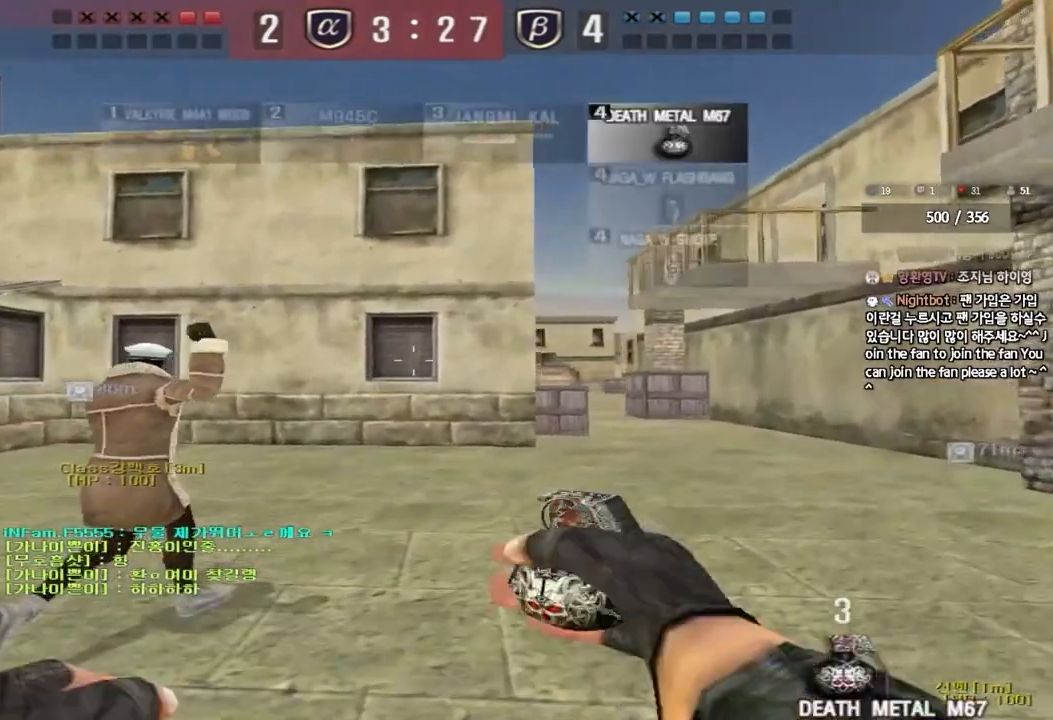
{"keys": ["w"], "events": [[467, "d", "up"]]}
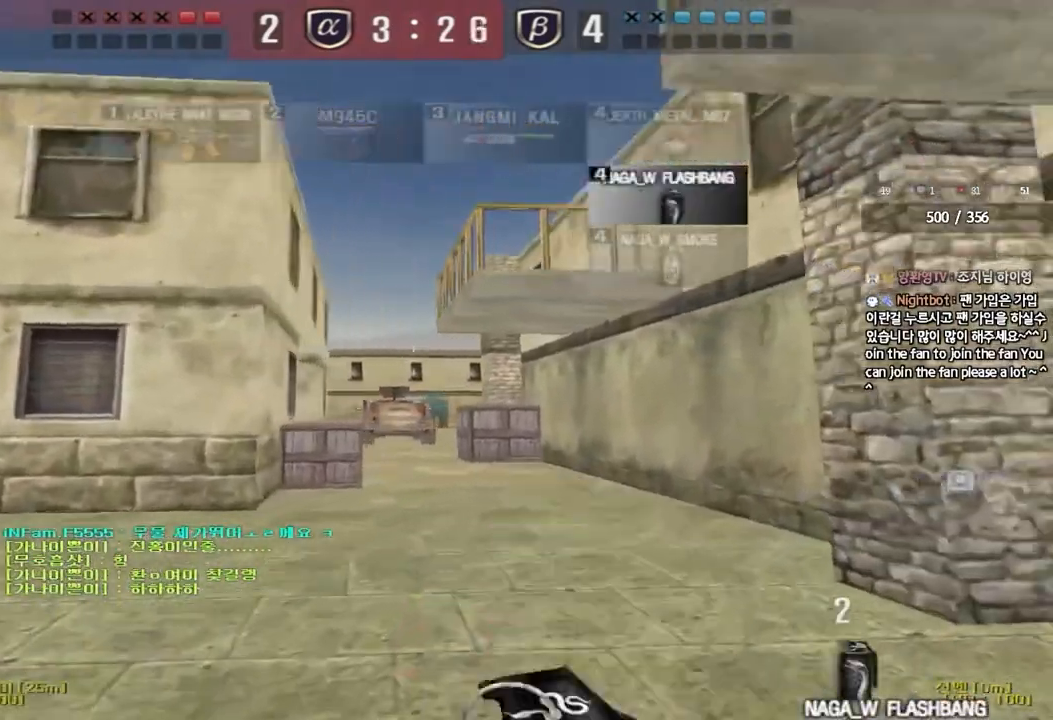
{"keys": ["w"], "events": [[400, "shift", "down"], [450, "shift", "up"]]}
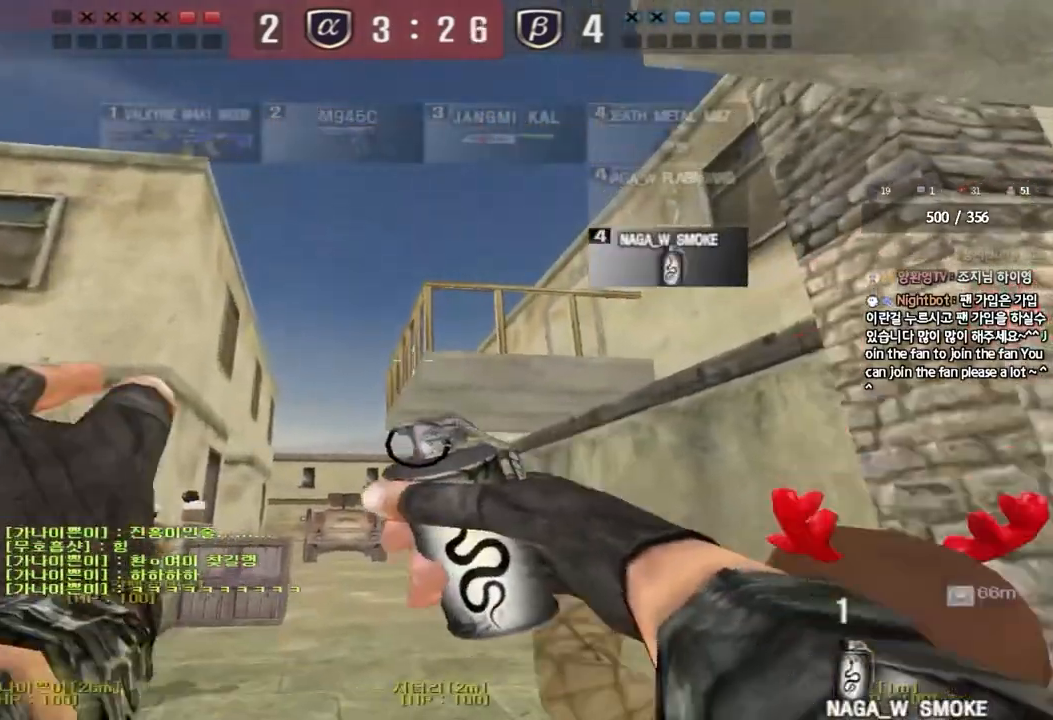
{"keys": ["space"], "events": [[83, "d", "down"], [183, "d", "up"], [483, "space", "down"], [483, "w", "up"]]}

• **WHAT IS BEING ASKED**: From the first line to the last, write out the data exactly, omitting any pictures.

• **EXERCISE ANSWER**:
{"keys": ["w"], "events": [[467, "d", "up"]]}
{"keys": ["w"], "events": [[400, "shift", "down"], [450, "shift", "up"]]}
{"keys": ["space"], "events": [[83, "d", "down"], [183, "d", "up"], [483, "space", "down"], [483, "w", "up"]]}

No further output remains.